# k-Means

**Scenario (Property Ops)**: Cluster incoming documents to auto-route (leases, invoices, inspection reports, maintenance tickets). Start with k-means++ and choose k using inertia and silhouette. Then profile clusters against business features (pages, OCR, tables).

In [None]:
import pandas as pd, numpy as np, matplotlib.pyplot as plt, warnings
from sklearn.cluster import KMeans
from sklearn.metrics import silhouette_score

!wget -q https://raw.githubusercontent.com/Jihun-ust/ust-mail-557/main/Unsupervised/unsup_utils.py.py
import unsup_utils as utils
csv_path = "https://raw.githubusercontent.com/Jihun-ust/ust-mail-557/main/Unsupervised/unsup.csv"
warnings.filterwarnings("ignore")

df = pd.read_csv(csv_path)
X, cols, sc = utils.feature_matrix(df, use_emb=True)

# Try different k and collect scores
inertias, sils, ks = [], [], list(range(2,9))
for k in ks:
    km = KMeans(n_clusters=k, init="k-means++", n_init=10, random_state=42)
    labels = km.fit_predict(X)
    inertias.append(km.inertia_)
    sils.append(silhouette_score(X, labels))

plt.figure(figsize=(8,3.8)); plt.plot(ks, inertias, marker="o"); plt.title("Elbow (Inertia)"); plt.xlabel("k"); plt.ylabel("inertia"); plt.tight_layout(); plt.show()
plt.figure(figsize=(8,3.8)); plt.plot(ks, sils, marker="o"); plt.title("Silhouette"); plt.xlabel("k"); plt.ylabel("score"); plt.tight_layout(); plt.show()
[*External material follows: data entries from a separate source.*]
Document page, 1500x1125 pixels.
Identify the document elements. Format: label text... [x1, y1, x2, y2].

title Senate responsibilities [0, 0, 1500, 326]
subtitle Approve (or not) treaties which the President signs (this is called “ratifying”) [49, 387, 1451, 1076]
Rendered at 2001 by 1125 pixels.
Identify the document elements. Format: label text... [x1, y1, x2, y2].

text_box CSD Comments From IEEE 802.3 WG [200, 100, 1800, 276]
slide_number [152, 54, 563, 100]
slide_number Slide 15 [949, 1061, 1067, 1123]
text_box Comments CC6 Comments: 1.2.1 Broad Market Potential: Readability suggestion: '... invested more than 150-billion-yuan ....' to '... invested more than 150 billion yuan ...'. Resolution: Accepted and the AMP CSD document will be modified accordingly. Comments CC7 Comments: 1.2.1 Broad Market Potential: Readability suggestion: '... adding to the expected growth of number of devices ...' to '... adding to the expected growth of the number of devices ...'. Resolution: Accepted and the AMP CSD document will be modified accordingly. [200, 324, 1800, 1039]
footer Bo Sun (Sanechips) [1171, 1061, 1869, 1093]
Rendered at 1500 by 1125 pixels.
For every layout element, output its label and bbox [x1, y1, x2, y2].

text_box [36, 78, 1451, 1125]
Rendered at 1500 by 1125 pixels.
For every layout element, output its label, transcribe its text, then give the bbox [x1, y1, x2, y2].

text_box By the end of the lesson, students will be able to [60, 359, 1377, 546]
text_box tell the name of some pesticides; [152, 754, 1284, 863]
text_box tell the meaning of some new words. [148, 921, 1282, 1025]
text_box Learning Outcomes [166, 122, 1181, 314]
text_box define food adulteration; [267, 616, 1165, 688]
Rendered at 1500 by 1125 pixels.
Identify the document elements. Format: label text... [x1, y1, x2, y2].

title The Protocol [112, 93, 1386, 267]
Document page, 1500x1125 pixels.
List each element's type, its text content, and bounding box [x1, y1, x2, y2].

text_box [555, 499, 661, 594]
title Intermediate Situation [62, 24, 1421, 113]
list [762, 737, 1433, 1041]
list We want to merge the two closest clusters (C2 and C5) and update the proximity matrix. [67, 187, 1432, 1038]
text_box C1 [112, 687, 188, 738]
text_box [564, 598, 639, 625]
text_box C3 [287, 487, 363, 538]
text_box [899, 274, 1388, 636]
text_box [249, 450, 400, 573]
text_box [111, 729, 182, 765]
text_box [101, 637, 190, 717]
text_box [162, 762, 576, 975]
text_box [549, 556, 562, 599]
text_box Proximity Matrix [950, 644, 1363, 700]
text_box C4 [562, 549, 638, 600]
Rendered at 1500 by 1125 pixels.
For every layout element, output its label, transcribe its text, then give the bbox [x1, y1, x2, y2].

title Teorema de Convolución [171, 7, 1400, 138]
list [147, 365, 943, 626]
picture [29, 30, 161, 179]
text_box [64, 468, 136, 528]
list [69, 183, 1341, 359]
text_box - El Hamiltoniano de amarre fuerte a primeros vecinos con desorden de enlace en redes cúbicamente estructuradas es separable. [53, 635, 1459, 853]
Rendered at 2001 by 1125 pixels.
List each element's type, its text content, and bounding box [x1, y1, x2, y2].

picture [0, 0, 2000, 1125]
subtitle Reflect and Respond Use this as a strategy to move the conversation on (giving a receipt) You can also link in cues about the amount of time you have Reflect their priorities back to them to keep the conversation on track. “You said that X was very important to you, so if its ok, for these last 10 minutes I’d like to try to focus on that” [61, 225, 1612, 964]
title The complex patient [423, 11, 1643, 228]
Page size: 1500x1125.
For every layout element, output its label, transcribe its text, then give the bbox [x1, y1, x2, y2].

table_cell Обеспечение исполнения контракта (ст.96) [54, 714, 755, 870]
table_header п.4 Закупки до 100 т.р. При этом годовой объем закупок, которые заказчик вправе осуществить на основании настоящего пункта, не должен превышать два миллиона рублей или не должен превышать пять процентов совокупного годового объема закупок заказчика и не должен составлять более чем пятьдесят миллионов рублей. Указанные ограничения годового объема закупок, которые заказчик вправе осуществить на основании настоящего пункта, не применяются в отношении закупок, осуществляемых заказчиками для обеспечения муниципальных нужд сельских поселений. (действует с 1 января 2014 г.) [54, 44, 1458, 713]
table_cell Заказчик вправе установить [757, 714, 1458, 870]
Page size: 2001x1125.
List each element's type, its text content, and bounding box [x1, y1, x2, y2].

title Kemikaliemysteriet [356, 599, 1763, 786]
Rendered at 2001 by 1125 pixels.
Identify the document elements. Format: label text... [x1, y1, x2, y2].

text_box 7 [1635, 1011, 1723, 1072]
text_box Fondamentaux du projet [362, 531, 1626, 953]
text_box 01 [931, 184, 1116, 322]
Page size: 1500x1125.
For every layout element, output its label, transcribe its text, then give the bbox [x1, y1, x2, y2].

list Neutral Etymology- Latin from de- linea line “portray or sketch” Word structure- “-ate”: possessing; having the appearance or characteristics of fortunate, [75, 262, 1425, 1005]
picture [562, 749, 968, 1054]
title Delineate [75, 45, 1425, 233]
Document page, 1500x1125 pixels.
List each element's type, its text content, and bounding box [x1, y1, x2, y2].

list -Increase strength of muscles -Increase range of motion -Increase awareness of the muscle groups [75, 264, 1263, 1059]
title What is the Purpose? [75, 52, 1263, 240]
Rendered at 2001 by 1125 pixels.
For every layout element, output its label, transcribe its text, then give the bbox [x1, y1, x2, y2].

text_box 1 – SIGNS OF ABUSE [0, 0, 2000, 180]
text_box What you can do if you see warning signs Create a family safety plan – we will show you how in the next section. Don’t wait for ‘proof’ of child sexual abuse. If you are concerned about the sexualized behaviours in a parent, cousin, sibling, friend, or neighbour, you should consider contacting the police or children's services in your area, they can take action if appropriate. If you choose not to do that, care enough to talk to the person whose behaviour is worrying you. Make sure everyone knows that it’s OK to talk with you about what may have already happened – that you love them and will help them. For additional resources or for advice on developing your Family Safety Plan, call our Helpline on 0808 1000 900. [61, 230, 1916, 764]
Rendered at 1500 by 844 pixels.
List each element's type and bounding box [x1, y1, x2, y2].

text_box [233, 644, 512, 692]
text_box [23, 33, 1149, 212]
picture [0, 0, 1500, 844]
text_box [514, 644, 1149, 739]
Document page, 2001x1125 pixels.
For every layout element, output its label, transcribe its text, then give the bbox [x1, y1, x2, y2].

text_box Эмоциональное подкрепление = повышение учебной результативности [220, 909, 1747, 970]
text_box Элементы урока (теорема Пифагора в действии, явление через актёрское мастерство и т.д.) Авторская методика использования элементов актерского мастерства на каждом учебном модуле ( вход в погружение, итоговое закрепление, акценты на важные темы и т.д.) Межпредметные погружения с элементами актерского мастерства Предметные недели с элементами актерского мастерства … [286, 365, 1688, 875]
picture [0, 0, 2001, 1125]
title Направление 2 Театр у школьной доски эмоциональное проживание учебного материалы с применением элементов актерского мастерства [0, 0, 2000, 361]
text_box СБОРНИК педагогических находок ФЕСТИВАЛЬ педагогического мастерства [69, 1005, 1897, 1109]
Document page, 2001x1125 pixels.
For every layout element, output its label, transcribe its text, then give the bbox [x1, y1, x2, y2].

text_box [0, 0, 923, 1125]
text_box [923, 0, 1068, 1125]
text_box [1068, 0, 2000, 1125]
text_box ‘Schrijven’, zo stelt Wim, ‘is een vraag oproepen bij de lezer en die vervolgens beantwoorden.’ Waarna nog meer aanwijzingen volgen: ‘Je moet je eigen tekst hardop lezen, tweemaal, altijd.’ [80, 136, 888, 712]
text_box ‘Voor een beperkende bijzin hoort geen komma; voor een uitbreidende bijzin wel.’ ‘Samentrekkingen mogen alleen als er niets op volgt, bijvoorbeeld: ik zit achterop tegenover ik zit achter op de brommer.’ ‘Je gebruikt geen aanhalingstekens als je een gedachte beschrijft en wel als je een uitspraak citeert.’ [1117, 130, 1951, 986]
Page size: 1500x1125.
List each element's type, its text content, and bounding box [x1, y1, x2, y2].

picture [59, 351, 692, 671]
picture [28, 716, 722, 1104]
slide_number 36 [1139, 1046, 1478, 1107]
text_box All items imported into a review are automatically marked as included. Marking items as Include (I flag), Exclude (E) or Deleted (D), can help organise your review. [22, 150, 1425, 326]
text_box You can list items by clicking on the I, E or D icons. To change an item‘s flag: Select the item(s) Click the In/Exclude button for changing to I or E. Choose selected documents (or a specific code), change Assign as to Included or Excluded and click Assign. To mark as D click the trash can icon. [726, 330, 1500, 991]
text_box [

best_k = ks[int(np.argmax(sils))]
print("Chosen k by silhouette:", best_k)

# Fit final
km = KMeans(n_clusters=best_k, init="k-means++", n_init=20, random_state=42)
df["cluster_km"] = km.fit_predict(X)

# PCA for visualization
X2, p = utils.pca_2d(X)
utils.plot_xy(X2, title="PCA (colored by k-means clusters)", labels=df["cluster_km"].values)

# Cluster profiling
prof = df.groupby("cluster_km")[["page_count","ocr_conf","image_pct","table_density","token_count_k","amount_usd","signatures","layout_complexity"]].mean().round(2)
prof.head()

### Compare to known doc types (for quick review)
Cross-tab clusters with the known `doc_type` to see if clusters align with business categories.

In [None]:
pd.crosstab(df["cluster_km"], df["doc_type"])